Organisers of last November’s fully-online international “Feral” conference, which explored human interactions with the natural world, published a blog on the site this week sharing insights into the environmental benefits of hosting a conference online.  

The team, from Massey’s multi-disciplinary Political Ecology Research Centre (PERC), including Dr Nick Holm, Dr Sy Taffel and doctoral student Lisa Vonk from the School of English and Media Studies, and Dr Trisia Farrelly from the School of People, Environment and Planning, say that hosting an entire conference online can reduce the carbon footprint and make such events more accessible to a wide range of participants around the globe. 

“The online-only conference format aligns with the values of PERC because it allows us to minimise the environmental cost of sharing academic research,” they say in the blog. The Feral conference was defined as “nearly neutral” because it still relies upon the material infrastructures of the internet and the energy costs associated with it.

New Zealand’s relative geographical isolation meant this format has “the added benefit of potentially attracting a broader range of international delegates, who might not be able to cope with the financial, temporal, or physical burdens imposed by the long haul flights otherwise necessary to physically attend a conference at Massey University.”

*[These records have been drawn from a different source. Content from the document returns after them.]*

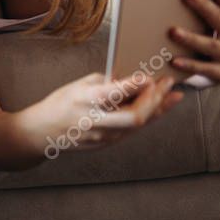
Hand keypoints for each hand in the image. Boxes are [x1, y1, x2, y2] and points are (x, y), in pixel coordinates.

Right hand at [19, 72, 183, 157]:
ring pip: (139, 125)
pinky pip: (133, 130)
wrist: (44, 132)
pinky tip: (160, 107)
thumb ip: (106, 83)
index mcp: (85, 100)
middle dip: (155, 100)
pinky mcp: (108, 143)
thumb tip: (132, 79)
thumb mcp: (79, 85)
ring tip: (175, 94)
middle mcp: (96, 120)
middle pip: (135, 116)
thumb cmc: (60, 103)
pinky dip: (149, 117)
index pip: (115, 93)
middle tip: (167, 83)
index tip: (149, 75)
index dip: (135, 85)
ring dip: (159, 108)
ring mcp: (103, 136)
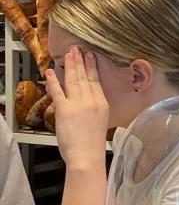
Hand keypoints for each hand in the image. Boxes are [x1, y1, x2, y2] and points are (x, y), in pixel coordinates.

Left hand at [45, 47, 108, 171]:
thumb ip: (95, 109)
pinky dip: (53, 81)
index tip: (90, 56)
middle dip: (80, 62)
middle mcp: (91, 101)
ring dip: (70, 66)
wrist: (87, 155)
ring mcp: (78, 105)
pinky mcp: (65, 110)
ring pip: (73, 80)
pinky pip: (58, 92)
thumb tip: (87, 101)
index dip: (92, 67)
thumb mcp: (100, 122)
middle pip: (85, 77)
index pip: (96, 81)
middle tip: (77, 49)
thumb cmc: (93, 144)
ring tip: (68, 55)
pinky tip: (50, 72)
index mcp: (102, 104)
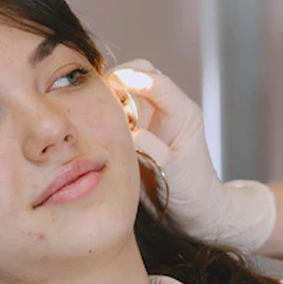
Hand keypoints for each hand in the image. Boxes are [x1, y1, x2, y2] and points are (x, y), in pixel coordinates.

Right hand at [108, 60, 274, 252]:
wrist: (192, 210)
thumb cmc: (192, 193)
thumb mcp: (175, 174)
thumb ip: (156, 152)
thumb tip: (133, 135)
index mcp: (184, 113)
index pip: (159, 83)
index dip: (136, 78)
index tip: (116, 80)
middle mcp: (167, 109)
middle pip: (139, 73)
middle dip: (117, 78)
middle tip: (96, 98)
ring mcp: (149, 116)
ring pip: (124, 88)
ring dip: (106, 93)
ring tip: (90, 112)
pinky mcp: (134, 127)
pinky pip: (114, 108)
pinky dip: (101, 110)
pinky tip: (90, 125)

Dr Holm says the concept is experimental, but he is “very pleased that PERC’s commitment to international collaboration and new ways of sharing knowledge has attracted international interest. The LSE Impact Blog provides a great forum for sharing the lessons we’ve learned about how we make research both more sustainable and more equitable.”

The London School of Economics blog site has over 15,000 views a week, and the topic of their blog is particularly popular, he says.

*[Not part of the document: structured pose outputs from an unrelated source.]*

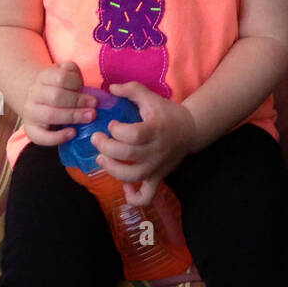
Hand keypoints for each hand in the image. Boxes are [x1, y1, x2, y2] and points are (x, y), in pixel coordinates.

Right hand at [20, 61, 96, 147]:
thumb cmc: (59, 88)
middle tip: (94, 105)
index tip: (85, 87)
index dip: (75, 82)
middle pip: (56, 96)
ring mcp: (30, 113)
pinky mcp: (31, 130)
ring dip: (73, 116)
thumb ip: (74, 76)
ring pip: (50, 115)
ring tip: (90, 117)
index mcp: (43, 77)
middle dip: (78, 101)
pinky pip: (42, 137)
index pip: (60, 77)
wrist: (37, 101)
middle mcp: (34, 94)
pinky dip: (58, 137)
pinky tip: (73, 133)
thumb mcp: (65, 76)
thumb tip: (88, 88)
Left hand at [90, 81, 199, 206]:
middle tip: (97, 139)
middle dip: (106, 147)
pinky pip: (146, 196)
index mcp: (155, 129)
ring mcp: (157, 167)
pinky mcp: (158, 177)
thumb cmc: (166, 113)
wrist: (190, 130)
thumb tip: (110, 88)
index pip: (133, 135)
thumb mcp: (151, 97)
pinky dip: (133, 197)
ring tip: (101, 159)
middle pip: (127, 155)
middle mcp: (156, 150)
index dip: (116, 130)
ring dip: (112, 170)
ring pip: (133, 176)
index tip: (111, 124)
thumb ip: (131, 90)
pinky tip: (124, 187)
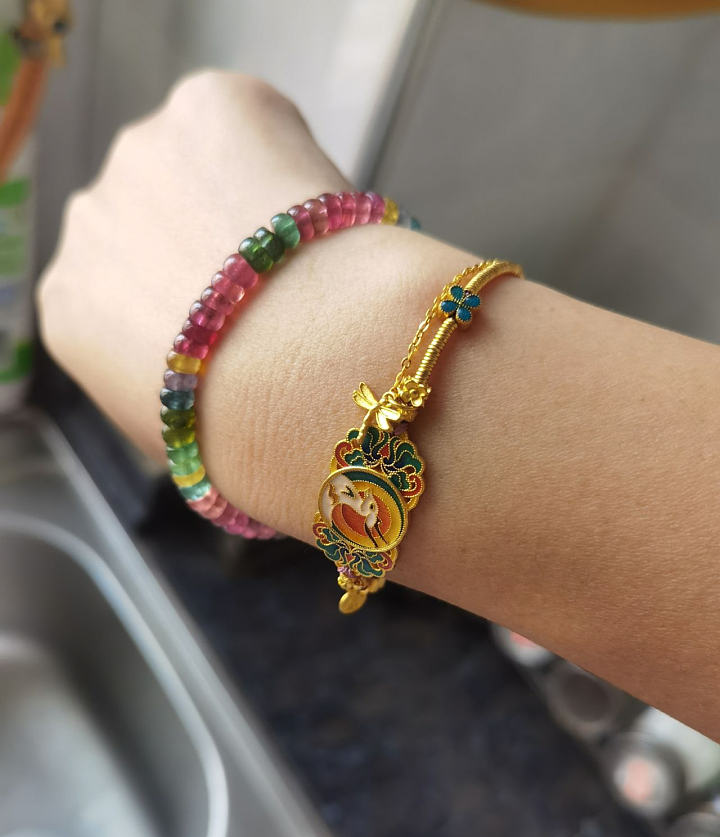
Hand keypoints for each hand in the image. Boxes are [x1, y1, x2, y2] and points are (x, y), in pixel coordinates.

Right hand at [38, 70, 349, 460]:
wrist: (298, 375)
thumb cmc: (247, 432)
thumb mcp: (177, 435)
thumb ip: (168, 392)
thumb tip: (203, 393)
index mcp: (69, 306)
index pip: (123, 284)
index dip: (190, 299)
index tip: (238, 318)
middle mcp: (88, 220)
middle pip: (154, 216)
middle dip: (211, 242)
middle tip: (279, 286)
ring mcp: (142, 154)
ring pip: (204, 164)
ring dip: (248, 196)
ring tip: (305, 255)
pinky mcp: (206, 105)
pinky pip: (255, 120)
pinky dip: (290, 153)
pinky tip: (316, 210)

The Feral conference – co-hosted with Netherlands-based Wageningen University’s Centre for Space, Place and Society – featured 43 presenters and panellists from eight countries who collectively produced over thirteen hours of open access video.  

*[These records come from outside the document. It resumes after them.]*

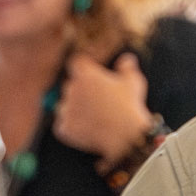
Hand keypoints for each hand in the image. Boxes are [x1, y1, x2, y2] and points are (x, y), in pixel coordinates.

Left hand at [53, 52, 152, 170]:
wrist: (123, 136)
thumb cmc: (129, 106)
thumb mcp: (133, 82)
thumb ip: (127, 67)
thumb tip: (126, 59)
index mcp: (86, 75)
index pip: (76, 63)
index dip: (83, 68)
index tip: (90, 74)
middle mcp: (71, 90)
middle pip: (70, 85)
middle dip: (81, 91)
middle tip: (96, 100)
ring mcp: (64, 109)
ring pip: (64, 105)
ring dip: (74, 109)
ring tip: (93, 116)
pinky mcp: (62, 128)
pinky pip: (63, 124)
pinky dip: (72, 126)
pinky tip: (88, 128)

The conference web pages received over 9,200 page views and over 150 comments were posted in the forums that acted in lieu of traditional question and answer sessions – results that reflect the success of the event and the format, the PERC team say.

Challenges in running an online conference included managing different time zones for participants. “Online conferences also have to negotiate time in a way that is quite different to place-based events; because participants are not located in the same time zone, having synchronous events becomes complex,” they wrote.

Another challenge was that presenters who did not have the correct privacy settings were open to abusive comments from the wider YouTube audience; “who are not always known for the respectfulness, nor the quality of their contributions,” the team wrote.

The PERC researchers expressed a desire for the online conference model to be more widely embraced, despite its challenges. Feral was their second online international conference, with the inaugural one in 2017, titled The Lives and After-Lives of Plastic. They are currently discussing plans for their next online conference in 2020, on extraction industries.